Everything in main will stay the same for the time being, and though the program should compile, it will give you warnings that you haven’t used the variables you’ve defined.
use std::fs::File;
use std::io::Read;
struct ByteReader {
byte: [u8; 1],
file: File,
}
impl Iterator for ByteReader {
type Item = u8;
fn next(&mut self) -> Option<u8> {
Some(0)
}
}
fn main() {
let mut file = File::open("dummy.txt").expect("No such file found: ");
let mut byte = [0u8];
file.read(&mut byte).unwrap();
println!("{:?}", byte);
}
In order to use our Iterator we need to create an instance ByteReader, and that instance will contain a value for byte and a file handle to an opened file. That file handle will keep the file open as long as the iterator is running. We’ll go ahead and create an instance of ByteReader called my_byte_reader.
use std::fs::File;
use std::io::Read;
struct ByteReader {
byte: [u8; 1],
file: File,
}
impl Iterator for ByteReader {
type Item = u8;
fn next(&mut self) -> Option<u8> {
Some(0)
}
}
fn main() {
let mut my_byte_reader = ByteReader {
byte: [0; 1],
file: File::open("dummy.txt").expect("No such file found: ")
};
println!("{}", my_byte_reader.next().unwrap());
}
The default value for our byte will be zero, and it will be the only element in our one element array. We also open the file just as we did when we weren’t using an iterator. Finally, we call the function next and unwrap the Option type, just like we did with our Counter type from earlier.
There’s one more thing left to do, and that’s read from our file. If you remember, reading from a File type returns a Result, which is either an Ok or an Err. But if you look up at our function next, it returns an option. To make things work we’ll need to use match to take any Err and produce None and any Ok and product Some.
use std::fs::File;
use std::io::Read;
struct ByteReader {
byte: [u8; 1],
file: File,
}
impl Iterator for ByteReader {
type Item = u8;
fn next(&mut self) -> Option<u8> {
match self.file.read(&mut self.byte) {
Err(_) => None,
Ok(_) => Some(self.byte[0])
}
}
}
fn main() {
let mut my_byte_reader = ByteReader {
byte: [0; 1],
file: File::open("dummy.txt").expect("No such file found: ")
};
println!("{}", my_byte_reader.next().unwrap());
}
What is being returned from next is the value returned from match, hence the lack of a semicolon. This reading of the file is nearly the same as how we did it without the iterator, while here it has a self., because it’s the file handle attached to the my_byte_reader instance.
You’ll notice something different with this match statement. With both Err and Ok there are no variables in the parenthesis, just an underscore.

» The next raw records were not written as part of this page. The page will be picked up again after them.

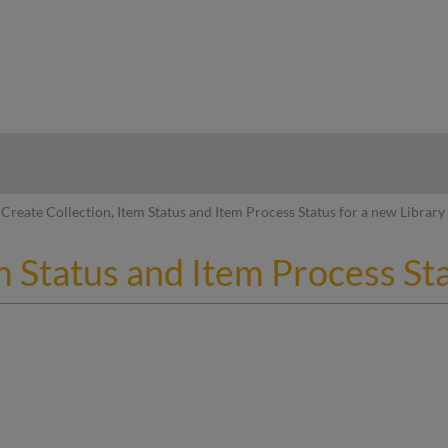
hy
Create Collection, Item Status and Item Process Status for a new Library
m Status and Item Process Sta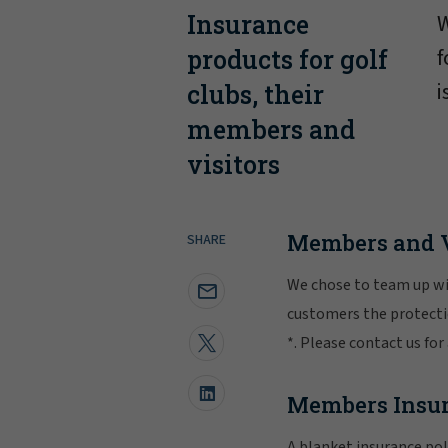
Insurance
W
f
products for golf
i
clubs, their
members and
visitors
Members and V
SHARE
We chose to team up wit
customers the protectio
*. Please contact us for
Members Insu
A blanket insurance pol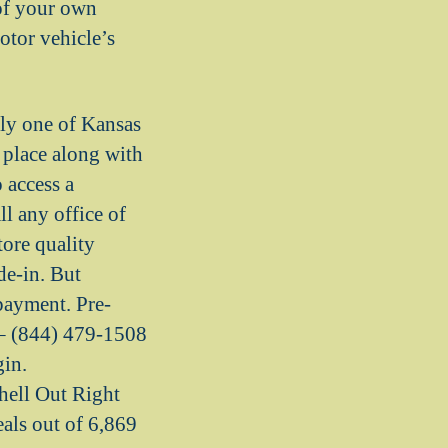
of your own
otor vehicle’s
nly one of Kansas
a place along with
 access a
l any office of
tore quality
de-in. But
payment. Pre-
 (844) 479-1508
gin.
hell Out Right
s out of 6,869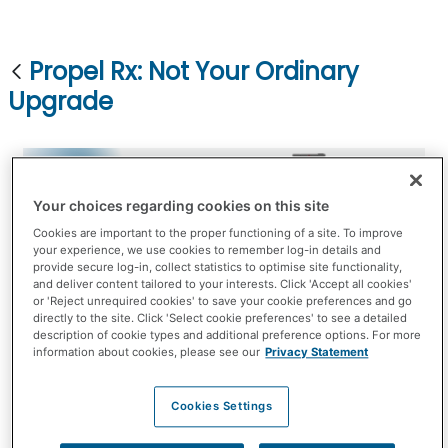
Propel Rx: Not Your Ordinary
Upgrade
Your choices regarding cookies on this site
Cookies are important to the proper functioning of a site. To improve
your experience, we use cookies to remember log-in details and
provide secure log-in, collect statistics to optimise site functionality,
and deliver content tailored to your interests. Click 'Accept all cookies'
Smart, flexible, and dependable. That's the power
or 'Reject unrequired cookies' to save your cookie preferences and go
directly to the site. Click 'Select cookie preferences' to see a detailed
of Propel Rx.
description of cookie types and additional preference options. For more
information about cookies, please see our
Privacy Statement
Today we have the technology to do things we
couldn’t do in the past. All the enhancements
Cookies Settings
made have been developed with you in mind, to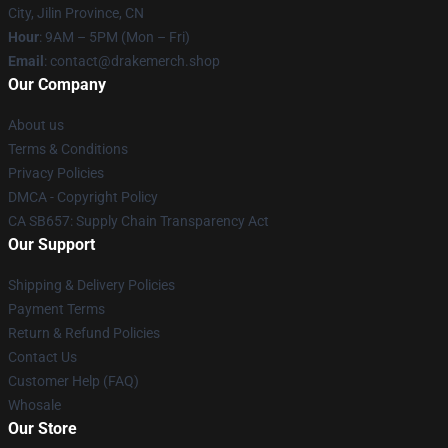
City, Jilin Province, CN
Hour
: 9AM – 5PM (Mon – Fri)
Email
: contact@drakemerch.shop
Our Company
About us
Terms & Conditions
Privacy Policies
DMCA - Copyright Policy
CA SB657: Supply Chain Transparency Act
Our Support
Shipping & Delivery Policies
Payment Terms
Return & Refund Policies
Contact Us
Customer Help (FAQ)
Whosale
Our Store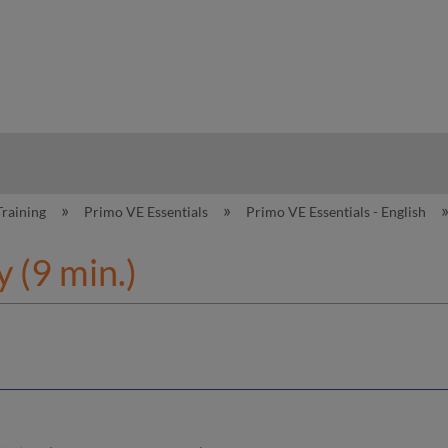
hy
Training
Primo VE Essentials
Primo VE Essentials - English
 (9 min.)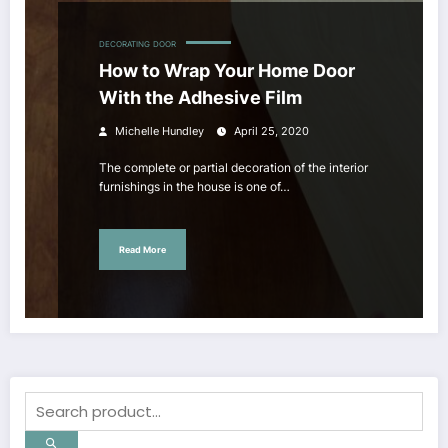
DECORATING
DOOR
How to Wrap Your Home Door
With the Adhesive Film
Michelle Hundley
April 25, 2020
The complete or partial decoration of the interior
furnishings in the house is one of…
Read More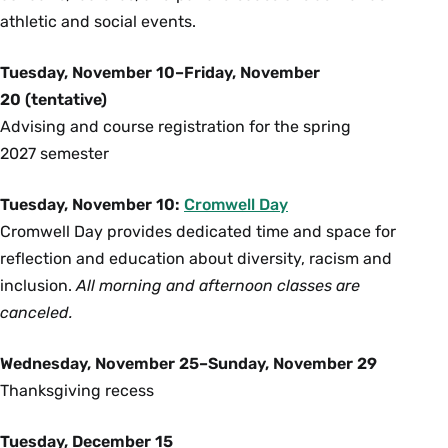
athletic and social events.
Tuesday, November 10–Friday, November
20 (tentative)
Advising and course registration for the spring
2027 semester
Tuesday, November 10:
Cromwell Day
Cromwell Day provides dedicated time and space for
reflection and education about diversity, racism and
inclusion.
All morning and afternoon classes are
canceled.
Wednesday, November 25–Sunday, November 29
Thanksgiving recess
Tuesday, December 15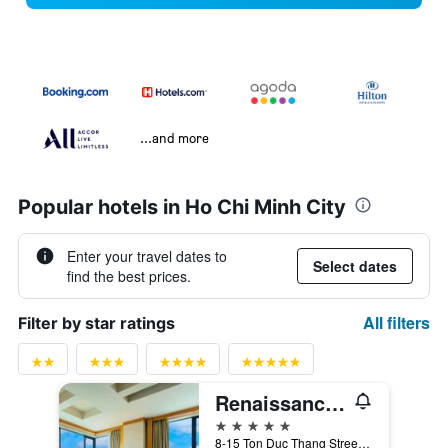
...and more
Popular hotels in Ho Chi Minh City
Enter your travel dates to
Select dates
find the best prices.
All filters
Filter by star ratings
Renaissance Riverside Hotel Saigon
5 stars
8-15 Ton Duc Thang Street, District 1, Ho Chi Minh City, Vietnam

The underscore is something we’ve put at the start of a variable that is unused (eg. _variable). Here, it just means ignore whatever value we have, since we’re not using it. It’s helpful to use this in situations where Rust expects a variable, and will give a warning if you don’t use it.
Since read puts the value in the variable byte, that’s all we need to return back to the user. We have to wrap it in Some, because the function next is returning an Option and that means it’s either Some or None.
And with that, you should have a working iterator that pulls bytes from a file.
In this post we looked at functions, loops, structs, iterators, and the match statement. With the exception of iterators, these are things you will see in almost every substantial Rust program.